**SOURCE DOCUMENT**
=== Section Start ===
If you mean excess cable after the pull, probably the fiber runs would result in longer scraps to be sure that the length ordered was sufficient. Less waste that way, in the big picture.
 

horsegoer

Senior Member
Location
NJ
What kind of waste?

If you mean excess cable after the pull, probably the fiber runs would result in longer scraps to be sure that the length ordered was sufficient. Less waste that way, in the big picture.
Thanks Volta. Yes, excess cable aftert the pull. What do you mean longer scraps but less waste? THanks again.
 

Volta

Senior Member
Location
Columbus, Ohio
Just that if the length ordered would happen to be too short, there would be a great waste of time, labor, and the fiber. It is unlikely that an unexpected splice would be accepted in fiber, but THHN would rarely be much of a problem.
 

Jhaney

Senior Member
Location
owensboro, ky
When designing fiber runs I and everyone else I know add a foot or two to each of the measurements then add 2% cut lenght at the end. I do this because you can't just splice fiber anywhere and running short and having to reorder your fiber will get you in major trouble so better to have too much than too little.
 

horsegoer

Senior Member
Location
NJ
When designing fiber runs I and everyone else I know add a foot or two to each of the measurements then add 2% cut lenght at the end. I do this because you can't just splice fiber anywhere and running short and having to reorder your fiber will get you in major trouble so better to have too much than too little.
Why can't you splice fiber just anywhere? Where can it be spliced? IF you had a 2,000' run how much "extra" would you add...in your opinion? Thanks,.
 

don_resqcapt19

Moderator
Staff member
Location
Illinois
Occupation
retired electrician
Every splice and connection as well as bends that are too tight add to the dB loss in the fiber. Too much loss and it won't work. Most of the time the specs will tell if and where the fiber is to be spliced.
 

MAK

Senior Member
Every splice and connection as well as bends that are too tight add to the dB loss in the fiber. Too much loss and it won't work. Most of the time the specs will tell if and where the fiber is to be spliced.
=== Section End ===
**MATERIAL PROVIDED**
=== Section Start ===
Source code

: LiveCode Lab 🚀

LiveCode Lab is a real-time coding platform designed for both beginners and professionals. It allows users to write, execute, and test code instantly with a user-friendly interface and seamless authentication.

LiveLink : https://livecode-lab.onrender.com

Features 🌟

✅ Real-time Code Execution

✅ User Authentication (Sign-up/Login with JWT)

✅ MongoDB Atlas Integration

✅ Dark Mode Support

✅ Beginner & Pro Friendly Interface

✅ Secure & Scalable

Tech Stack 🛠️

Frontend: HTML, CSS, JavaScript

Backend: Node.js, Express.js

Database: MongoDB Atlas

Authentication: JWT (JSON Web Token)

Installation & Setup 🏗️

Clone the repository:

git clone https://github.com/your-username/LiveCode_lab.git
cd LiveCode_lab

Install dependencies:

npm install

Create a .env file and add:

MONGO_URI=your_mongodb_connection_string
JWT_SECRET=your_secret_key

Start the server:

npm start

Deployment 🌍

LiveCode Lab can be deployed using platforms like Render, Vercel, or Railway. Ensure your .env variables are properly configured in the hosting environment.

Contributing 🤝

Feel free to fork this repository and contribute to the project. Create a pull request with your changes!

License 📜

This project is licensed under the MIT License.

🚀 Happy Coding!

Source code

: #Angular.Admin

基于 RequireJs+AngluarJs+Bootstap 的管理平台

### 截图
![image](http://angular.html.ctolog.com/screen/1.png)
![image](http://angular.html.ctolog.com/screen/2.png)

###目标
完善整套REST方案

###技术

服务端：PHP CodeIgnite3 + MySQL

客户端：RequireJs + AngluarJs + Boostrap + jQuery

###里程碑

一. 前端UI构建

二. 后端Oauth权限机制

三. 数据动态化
=== Section End ===
**QUESTIONS**
**1.** Answer these questions from the forum thread on fiber cable, one answer per line and marked to match:
(a) Which type of wire does Volta say an unexpected splice would rarely be much of a problem for?
(b) What percentage of cut length does Jhaney add at the end when designing fiber runs?
(c) Besides splices and connections, what does the moderator say adds to the dB loss in the fiber?
**2.** Translate this sentence from the forum thread on fiber cable into Spanish: "Most of the time the specs will tell if and where the fiber is to be spliced."

**WRITTEN RESPONSES**
**1.**
(a) THHN
(b) 2%
(c) Bends that are too tight

**2.** La mayoría de las veces, las especificaciones indicarán si la fibra debe empalmarse y dónde.